#### Aim of the task:
The required answer is each line in the entries below where "camera" occurs.

[Collection entries]
___

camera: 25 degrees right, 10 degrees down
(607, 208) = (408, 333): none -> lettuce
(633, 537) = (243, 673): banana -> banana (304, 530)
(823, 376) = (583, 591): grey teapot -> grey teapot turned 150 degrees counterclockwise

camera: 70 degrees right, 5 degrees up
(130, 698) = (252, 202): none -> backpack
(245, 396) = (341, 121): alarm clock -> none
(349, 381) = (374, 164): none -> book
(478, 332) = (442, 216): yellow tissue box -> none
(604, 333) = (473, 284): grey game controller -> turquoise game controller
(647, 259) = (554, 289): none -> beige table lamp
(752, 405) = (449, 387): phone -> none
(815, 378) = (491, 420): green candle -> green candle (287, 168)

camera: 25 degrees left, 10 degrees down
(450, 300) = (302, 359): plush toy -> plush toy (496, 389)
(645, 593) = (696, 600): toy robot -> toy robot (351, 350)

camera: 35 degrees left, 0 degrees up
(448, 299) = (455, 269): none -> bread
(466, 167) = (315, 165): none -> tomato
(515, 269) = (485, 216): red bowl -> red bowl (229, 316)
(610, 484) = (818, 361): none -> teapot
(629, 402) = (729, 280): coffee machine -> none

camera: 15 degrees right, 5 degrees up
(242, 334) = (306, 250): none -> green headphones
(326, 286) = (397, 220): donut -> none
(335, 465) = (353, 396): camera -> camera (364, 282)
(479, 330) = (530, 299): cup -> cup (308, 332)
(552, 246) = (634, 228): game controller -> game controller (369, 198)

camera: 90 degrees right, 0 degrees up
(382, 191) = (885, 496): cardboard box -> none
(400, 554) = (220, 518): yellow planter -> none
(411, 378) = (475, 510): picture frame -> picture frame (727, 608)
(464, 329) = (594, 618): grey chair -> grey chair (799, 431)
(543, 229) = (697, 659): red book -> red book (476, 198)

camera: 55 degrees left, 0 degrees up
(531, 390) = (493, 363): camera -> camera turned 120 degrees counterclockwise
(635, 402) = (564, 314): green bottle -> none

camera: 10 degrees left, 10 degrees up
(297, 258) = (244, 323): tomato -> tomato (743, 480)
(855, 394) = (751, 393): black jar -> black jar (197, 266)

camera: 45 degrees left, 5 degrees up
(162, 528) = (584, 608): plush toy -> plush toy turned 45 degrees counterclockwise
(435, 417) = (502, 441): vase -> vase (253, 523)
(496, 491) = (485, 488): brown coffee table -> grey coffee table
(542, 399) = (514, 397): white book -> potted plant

___

#### Reply to the exercise:
camera: 25 degrees right, 10 degrees down
camera: 70 degrees right, 5 degrees up
camera: 25 degrees left, 10 degrees down
camera: 35 degrees left, 0 degrees up
camera: 15 degrees right, 5 degrees up
(335, 465) = (353, 396): camera -> camera (364, 282)
camera: 90 degrees right, 0 degrees up
camera: 55 degrees left, 0 degrees up
(531, 390) = (493, 363): camera -> camera turned 120 degrees counterclockwise
camera: 10 degrees left, 10 degrees up
camera: 45 degrees left, 5 degrees up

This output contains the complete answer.